Copy the records from the line containing "Mask left heart" through the end of the records, replacing "4 spaces" with "2 spaces" and leaving everything else unchanged. Omit the pictures.
— Start Data section —
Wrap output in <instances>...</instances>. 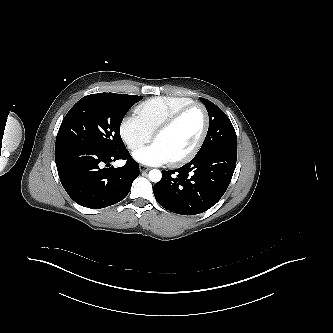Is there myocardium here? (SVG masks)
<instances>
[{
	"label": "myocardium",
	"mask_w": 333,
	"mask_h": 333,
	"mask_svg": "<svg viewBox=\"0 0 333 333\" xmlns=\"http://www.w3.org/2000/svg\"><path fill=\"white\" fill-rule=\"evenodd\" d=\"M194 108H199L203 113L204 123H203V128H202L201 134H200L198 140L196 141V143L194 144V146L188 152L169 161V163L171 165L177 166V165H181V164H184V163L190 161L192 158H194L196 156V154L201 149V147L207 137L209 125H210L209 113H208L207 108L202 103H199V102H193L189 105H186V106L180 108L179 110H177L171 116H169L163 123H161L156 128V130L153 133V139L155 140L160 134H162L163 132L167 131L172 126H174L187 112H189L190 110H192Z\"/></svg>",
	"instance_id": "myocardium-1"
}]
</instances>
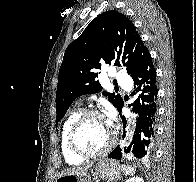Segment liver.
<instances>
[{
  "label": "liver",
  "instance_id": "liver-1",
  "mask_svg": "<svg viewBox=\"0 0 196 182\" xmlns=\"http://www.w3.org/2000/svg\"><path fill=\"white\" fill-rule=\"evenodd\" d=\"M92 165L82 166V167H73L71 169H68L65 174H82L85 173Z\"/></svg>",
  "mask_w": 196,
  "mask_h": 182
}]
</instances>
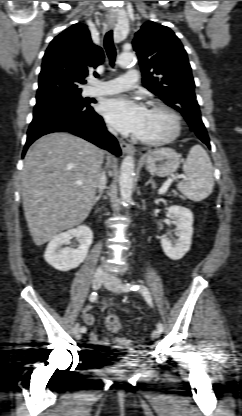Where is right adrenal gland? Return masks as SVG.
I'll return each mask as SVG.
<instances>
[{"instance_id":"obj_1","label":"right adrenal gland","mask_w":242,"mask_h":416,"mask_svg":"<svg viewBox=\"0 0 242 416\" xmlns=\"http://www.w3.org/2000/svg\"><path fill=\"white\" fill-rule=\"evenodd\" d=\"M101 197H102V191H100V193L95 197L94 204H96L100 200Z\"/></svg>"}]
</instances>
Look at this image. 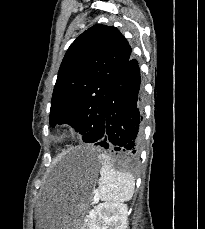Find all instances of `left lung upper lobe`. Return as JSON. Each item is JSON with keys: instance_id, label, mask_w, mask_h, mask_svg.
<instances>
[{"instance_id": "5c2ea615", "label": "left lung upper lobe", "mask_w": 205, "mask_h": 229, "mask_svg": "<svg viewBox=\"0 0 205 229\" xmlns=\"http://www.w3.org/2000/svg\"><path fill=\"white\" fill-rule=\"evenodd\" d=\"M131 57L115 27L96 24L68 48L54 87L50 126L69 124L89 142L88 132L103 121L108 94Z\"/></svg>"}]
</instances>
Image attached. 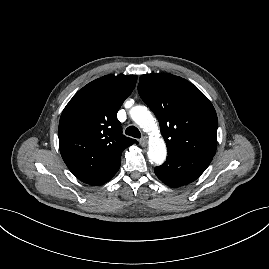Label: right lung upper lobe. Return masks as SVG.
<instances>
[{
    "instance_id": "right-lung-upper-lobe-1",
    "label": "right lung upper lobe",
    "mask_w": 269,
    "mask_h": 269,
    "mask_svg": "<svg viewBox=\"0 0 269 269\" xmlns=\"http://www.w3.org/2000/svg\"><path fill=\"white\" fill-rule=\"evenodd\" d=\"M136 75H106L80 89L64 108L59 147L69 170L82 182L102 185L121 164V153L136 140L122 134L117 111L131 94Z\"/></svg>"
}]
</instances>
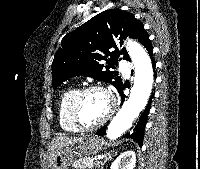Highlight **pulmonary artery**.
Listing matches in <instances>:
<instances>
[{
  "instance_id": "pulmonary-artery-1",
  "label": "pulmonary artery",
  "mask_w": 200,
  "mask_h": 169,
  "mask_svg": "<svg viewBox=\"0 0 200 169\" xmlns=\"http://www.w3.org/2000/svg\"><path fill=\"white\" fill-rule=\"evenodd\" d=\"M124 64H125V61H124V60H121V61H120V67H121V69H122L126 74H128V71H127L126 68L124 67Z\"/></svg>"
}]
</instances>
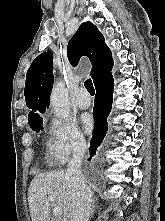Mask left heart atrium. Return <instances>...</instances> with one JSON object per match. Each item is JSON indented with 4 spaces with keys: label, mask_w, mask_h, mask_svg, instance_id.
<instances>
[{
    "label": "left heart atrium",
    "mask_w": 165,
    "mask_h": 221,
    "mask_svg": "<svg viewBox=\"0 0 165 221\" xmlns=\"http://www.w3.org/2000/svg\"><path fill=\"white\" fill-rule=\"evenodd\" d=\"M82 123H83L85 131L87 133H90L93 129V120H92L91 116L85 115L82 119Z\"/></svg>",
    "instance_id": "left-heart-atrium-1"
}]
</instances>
— End Data section —
→ Solution to this task
Mask left heart atrium. Return <instances>...</instances> with one JSON object per match. Each item is JSON indented with 2 spaces with keys: label, mask_w, mask_h, mask_svg, instance_id.
<instances>
[{
    "label": "left heart atrium",
    "mask_w": 165,
    "mask_h": 221,
    "mask_svg": "<svg viewBox=\"0 0 165 221\" xmlns=\"http://www.w3.org/2000/svg\"><path fill=\"white\" fill-rule=\"evenodd\" d=\"M82 123H83L85 131L87 133H90L93 129V120H92L91 116L85 115L82 119Z\"/></svg>",
    "instance_id": "left-heart-atrium-1"
}]
</instances>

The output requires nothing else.